On 7/29/06, Oldak Quill oldakquill@gmail.com wrote:
On 29/07/06, John Lyden rasputinaxp@gmail.com wrote:
I'm still roughly confused as to why some people are pilloried for applying [[Wikipedia:Naming conventions (use English)]] to hockey players.
Although many letters with diacritics *look* like English letters, they are not the same. "Antonín Dvořák" can't simply be changed into "Antonin Dvorak" because this would be changing the letters of the word, so changing the spelling of the word. In this name, changing "ř" would be particularly problematic as the letter is quite distinct from "r" in several ways (most importantly, pronounciation).
I fully understand that.
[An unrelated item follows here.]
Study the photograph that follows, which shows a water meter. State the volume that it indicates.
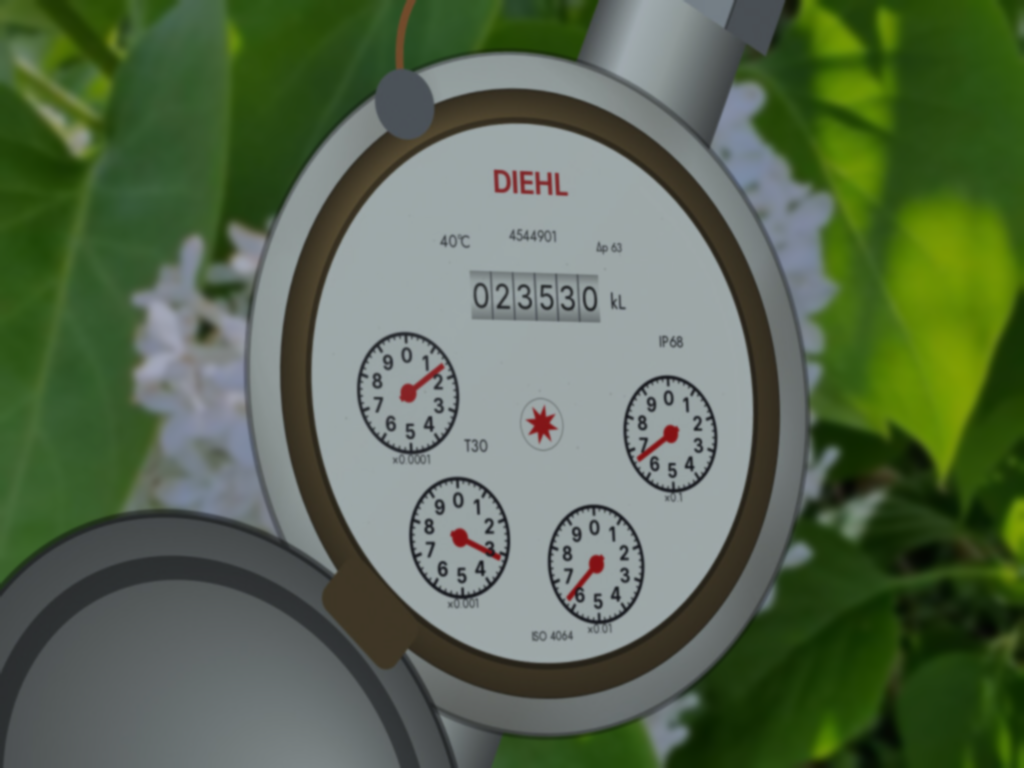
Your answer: 23530.6631 kL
The most common way you see Dvořák's name printed in English is "Dvořák," fully and diacritically correct.
That said, if the full policy is that the most commonly recognized English name for the person or thing addressed in the article is where the article should reside, then [[Jaromir Jagr]] is right where it belongs.
There are people who are quite unhappy about it right now, and I really don't understand why, not because I don't understand the concept of diacritics, pronunciation differences et al, but because as a common courtesy, we as English speakers don't go barging over to cs-wiki demanding that they change http://cs.wikipedia.org/wiki/Virginia_Woolfov%C3%A1 to [[Virginia Woolfe]] because they have the capability to display E's.
We're not saying "change Dvořák," we're saying "respect policy."